Even though the mechanism of these connection exists uncertain, there is sufficient evidence available ascertaining that serotonin and serotonergic neurotransmission play a crucial role in cardiovascular regulation. Serotonin is a vasoactive monoamine, having amphibolic features demonstrated by its capability to induce either vasoconstriction and blood pressure enhancement [16, 28]. The human brain serotonergic inductivity in the hypothalamic-pituitary axis has been founded to increase with a decrease in resting blood pressure, and vice versa [16]. The blood pressure increasing effects of serotonin seem to be regulated by 5-HT2A receptor, while 5-HT1A receptor activation leads to sympathoinhibition and vasodilation [16]. Therefore, the HTR2A polymorphisms might play a role in the blood pressure regulation by serotonin, most likely by central mechanisms [14, 16] and recent studies suggested that polymorphic variations in HTR2A gene may be associated with hypertension [14].
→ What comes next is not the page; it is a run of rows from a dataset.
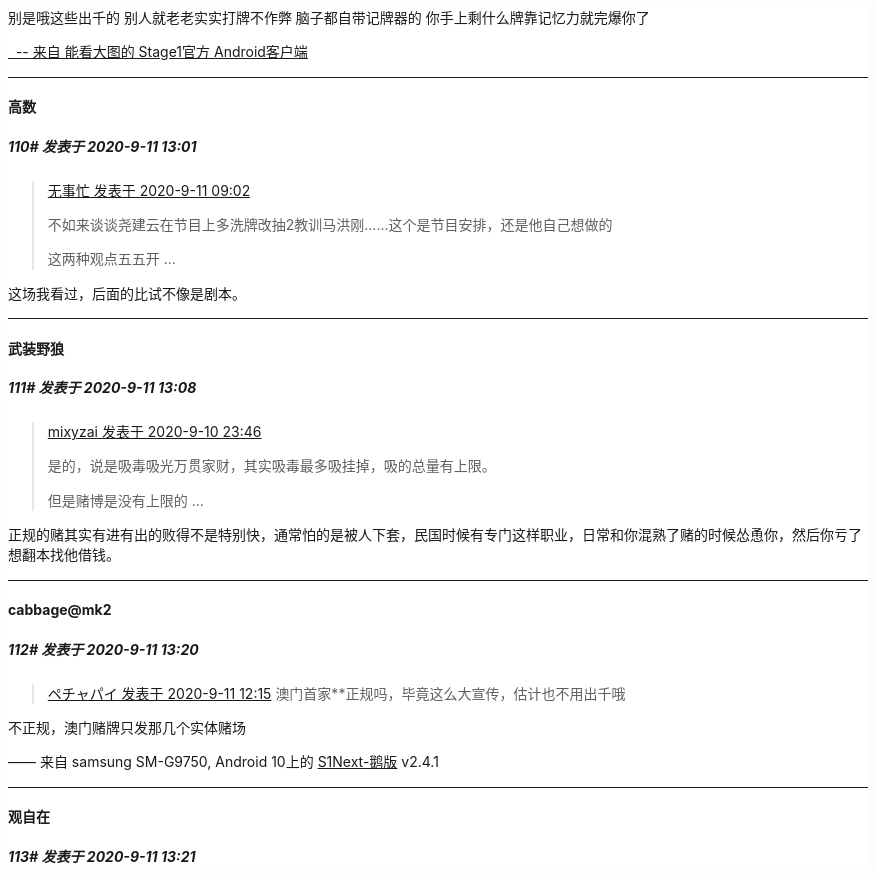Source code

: 别是哦这些出千的
别人就老老实实打牌不作弊
脑子都自带记牌器的
你手上剩什么牌靠记忆力就完爆你了

[  -- 来自 能看大图的 Stage1官方 Android客户端](https://www.coolapk.com/apk/140634)


-----

####  高数  
##### 110#       发表于 2020-9-11 13:01


<blockquote><a href="httphttps://bbs.saraba1st.com/2b/forum.php?mod=redirect&amp;goto=findpost&amp;pid=48702948&amp;ptid=1959245" target="_blank">无事忙 发表于 2020-9-11 09:02</a>

不如来谈谈尧建云在节目上多洗牌改抽2教训马洪刚……这个是节目安排，还是他自己想做的


这两种观点五五开 ...</blockquote>
这场我看过，后面的比试不像是剧本。


-----

####  武装野狼  
##### 111#       发表于 2020-9-11 13:08


<blockquote><a href="httphttps://bbs.saraba1st.com/2b/forum.php?mod=redirect&amp;goto=findpost&amp;pid=48701416&amp;ptid=1959245" target="_blank">mixyzai 发表于 2020-9-10 23:46</a>

是的，说是吸毒吸光万贯家财，其实吸毒最多吸挂掉，吸的总量有上限。


但是赌博是没有上限的 ...</blockquote>
正规的赌其实有进有出的败得不是特别快，通常怕的是被人下套，民国时候有专门这样职业，日常和你混熟了赌的时候怂恿你，然后你亏了想翻本找他借钱。


-----

####  cabbage@mk2  
##### 112#       发表于 2020-9-11 13:20


<blockquote><a href="httphttps://bbs.saraba1st.com/2b/forum.php?mod=redirect&amp;goto=findpost&amp;pid=48704722&amp;ptid=1959245" target="_blank">ペチャパイ 发表于 2020-9-11 12:15</a>
澳门首家**正规吗，毕竟这么大宣传，估计也不用出千哦</blockquote>
不正规，澳门赌牌只发那几个实体赌场

—— 来自 samsung SM-G9750, Android 10上的 [S1Next-鹅版](https://github.com/ykrank/S1-Next/releases) v2.4.1


-----

####  观自在  
##### 113#       发表于 2020-9-11 13:21

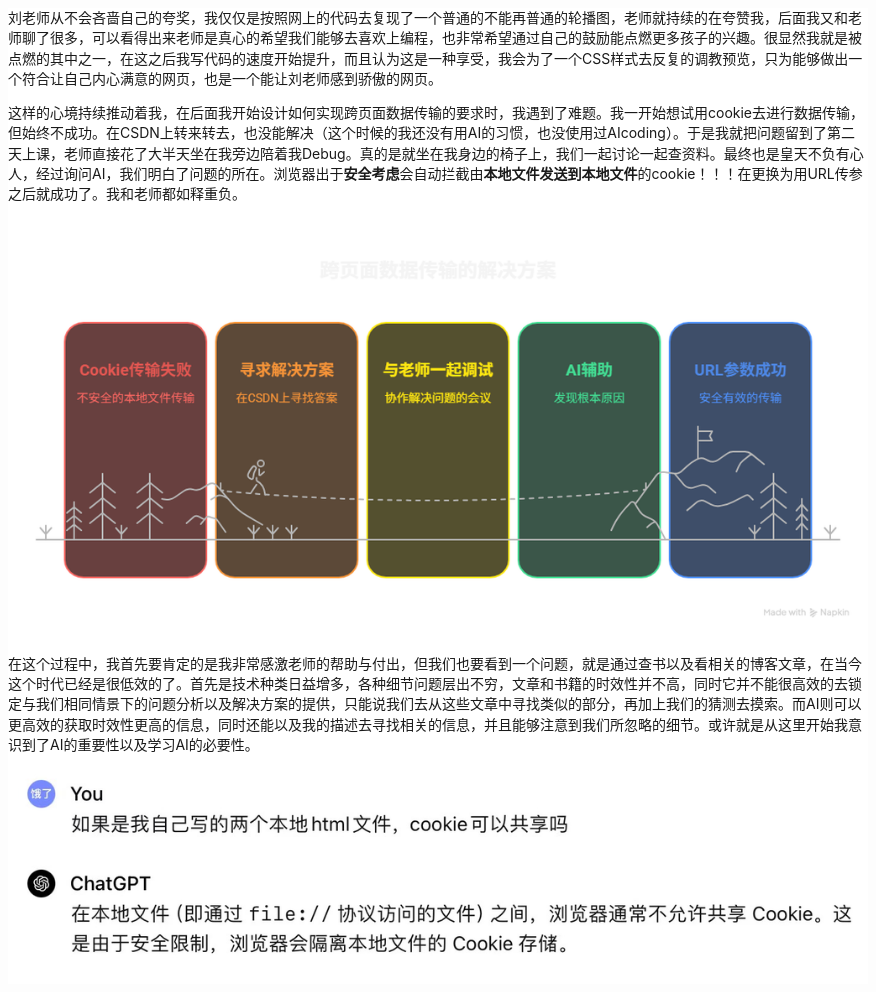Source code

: 刘老师从不会吝啬自己的夸奖，我仅仅是按照网上的代码去复现了一个普通的不能再普通的轮播图，老师就持续的在夸赞我，后面我又和老师聊了很多，可以看得出来老师是真心的希望我们能够去喜欢上编程，也非常希望通过自己的鼓励能点燃更多孩子的兴趣。很显然我就是被点燃的其中之一，在这之后我写代码的速度开始提升，而且认为这是一种享受，我会为了一个CSS样式去反复的调教预览，只为能够做出一个符合让自己内心满意的网页，也是一个能让刘老师感到骄傲的网页。

这样的心境持续推动着我，在后面我开始设计如何实现跨页面数据传输的要求时，我遇到了难题。我一开始想试用cookie去进行数据传输，但始终不成功。在CSDN上转来转去，也没能解决（这个时候的我还没有用AI的习惯，也没使用过AIcoding）。于是我就把问题留到了第二天上课，老师直接花了大半天坐在我旁边陪着我Debug。真的是就坐在我身边的椅子上，我们一起讨论一起查资料。最终也是皇天不负有心人，经过询问AI，我们明白了问题的所在。浏览器出于**安全考虑**会自动拦截由**本地文件发送到本地文件**的cookie！！！在更换为用URL传参之后就成功了。我和老师都如释重负。

![前端小学期](ToTheApril2025/137.png)

在这个过程中，我首先要肯定的是我非常感激老师的帮助与付出，但我们也要看到一个问题，就是通过查书以及看相关的博客文章，在当今这个时代已经是很低效的了。首先是技术种类日益增多，各种细节问题层出不穷，文章和书籍的时效性并不高，同时它并不能很高效的去锁定与我们相同情景下的问题分析以及解决方案的提供，只能说我们去从这些文章中寻找类似的部分，再加上我们的猜测去摸索。而AI则可以更高效的获取时效性更高的信息，同时还能以及我的描述去寻找相关的信息，并且能够注意到我们所忽略的细节。或许就是从这里开始我意识到了AI的重要性以及学习AI的必要性。

![前端小学期](ToTheApril2025/135.jpg)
Association between HTR2A SNPs and hypertension has been demonstrated in different ethnic groups [3, 18, 29, 30]. SNPs in several other genes have also been shown to be associated with hypertension such as A1161 polymorphism in angiotensin II type I receptor gene (AGTR1) and CYP11B2 gene polymorphism [14, 31,32,33]. The ß2 adrenergic receptor has been involved in the cause of hypertension owing to its role in vasodilatation, and a significant association was verified between the genetic polymorphism of ß2 adrenergic receptor and hypertension [14]. A meta-analysis has shown that RGS2 1891-1892del TC polymorphism and CYP4A11 T8590C polymorphism were associated with hypertension risk [3]. Also, the T58C promoter polymorphism of the bradykinin ß2 receptor gene was associated with hypertension in a Japanese population [14, 34]. Halder I et al. suggested that elevated blood pressure was associated with both -1438GG and 2416TT genotypes in HTR2A gene [16]. Similarly, we identified significant associations between genetic variants in HTR2A and risk of hypertension.

There are few strengths and limitations of our study. HTR2A gene polymorphisms were evaluated in two larger community-based cohorts compared to earlier studies, thus, the sample size was large enough to reach adequate statistical power. Moreover, association of HTR2A rs4942578 and rs4941573 polymorphisms with hypertension had not been investigated before. However, our findings may not be applicable to other populations, especially different ethnicities or with younger age. Additionally, we did not find sufficient studies to corroborate the association between HTR2A gene polymorphisms and the risk of hypertension found in this community-based cohort study. In cohort A, basic characteristics of populations included in the analyses and those excluded from the analyses were significantly different including age, gender, SBP, DBP, BMI, glucose, smoker and exercise and this might lead to selection bias.

Conclusions

We identified significant associations between several HTR2A SNPs and the risk of hypertension. Further studies are required to elucidate the in vivo effects and identify functional loci in order to explain a mechanistic basis for observed associations. Confirmatory studies are also warranted using larger sample size and definitive genetic methodologies, such as family-based designs or populations with genetic stratification, along with application of genomic control procedures.